14 Soweit die Revisionswerberin zudem vorbringt, es fehle Rechtsprechung des Verwaltungsgerichtshofes zur Frage, nach welcher Methode der ortsübliche Verkehrswert im Sinn des § 6 Abs. 2 Z 4 NÖ GVG 2007 zu ermitteln sei, ist ihr entgegenzuhalten, dass es sich bei der Bewertung der Tauglichkeit der Wertermittlungsmethode um eine Beweisfrage (Unbeschränktheit der Beweismittel; vgl. etwa VwGH 16.6.2014, Ro 2014/11/0069; 21.4.2017, Ro 2016/11/0004) handelt, die wiederum der einzelfallbezogenen Beurteilung des Verwaltungsgerichts obliegt. Weder wird eine Unschlüssigkeit der diesbezüglichen verwaltungsgerichtlichen Beweiswürdigung in Ansehung des auf Basis der Sachwertmethode erstellten Sachverständigengutachtens (vgl. § 3 Abs. 1 zweiter Satz des Liegenschaftsbewertungsgesetzes) aufgezeigt noch ausgeführt, inwieweit das von der Revisionswerberin präferierte Vergleichswertverfahren geeignet gewesen wäre, ein anderes Ergebnis herbeizuführen.
Ein Abweichen des Verwaltungsgerichts vom hg. Erkenntnis vom 4. April 2019, Ra 2017/11/0227, liegt schon deshalb nicht vor, weil der Verwaltungsgerichtshof in diesem Erkenntnis die Vergleichswertmethode nicht als die gebotene angesehen hat.

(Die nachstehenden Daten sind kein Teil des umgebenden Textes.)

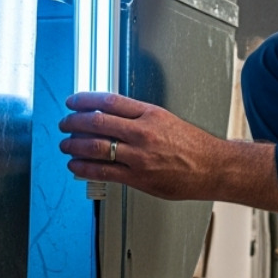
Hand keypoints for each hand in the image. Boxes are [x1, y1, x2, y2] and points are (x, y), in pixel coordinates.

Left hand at [58, 91, 277, 212]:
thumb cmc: (193, 145)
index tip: (72, 101)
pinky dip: (84, 167)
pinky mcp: (138, 177)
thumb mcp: (167, 120)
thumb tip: (110, 116)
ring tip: (66, 145)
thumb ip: (139, 118)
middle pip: (97, 122)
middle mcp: (143, 132)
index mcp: (150, 114)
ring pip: (95, 147)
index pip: (109, 101)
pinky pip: (103, 171)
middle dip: (73, 122)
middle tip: (64, 123)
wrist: (213, 167)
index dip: (85, 100)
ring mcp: (139, 156)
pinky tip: (76, 165)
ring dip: (74, 145)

15 Zwar rügt die Revisionswerberin darüber hinaus zu Recht eine Verletzung von Verfahrensvorschriften, weil ihrem Antrag, ihr nach der mündlichen Verhandlung vor dem Verwaltungsgericht eine Frist einzuräumen, um zu dem in der Verhandlung mündlich ausgeführten Gutachten (zum ortsüblichen Verkehrswert) eine Stellungnahme abgeben zu können, nicht stattgegeben wurde. Da die Revision jedoch keine Unvollständigkeit oder Unschlüssigkeit des Gutachtens aufzuzeigen und diesem nicht auf gleicher fachlicher Ebene entgegenzutreten vermochte, wurde die Relevanz des Verfahrensfehlers nicht dargelegt (vgl. VwGH 27.3.2019, Ra 2017/06/0005, mwN).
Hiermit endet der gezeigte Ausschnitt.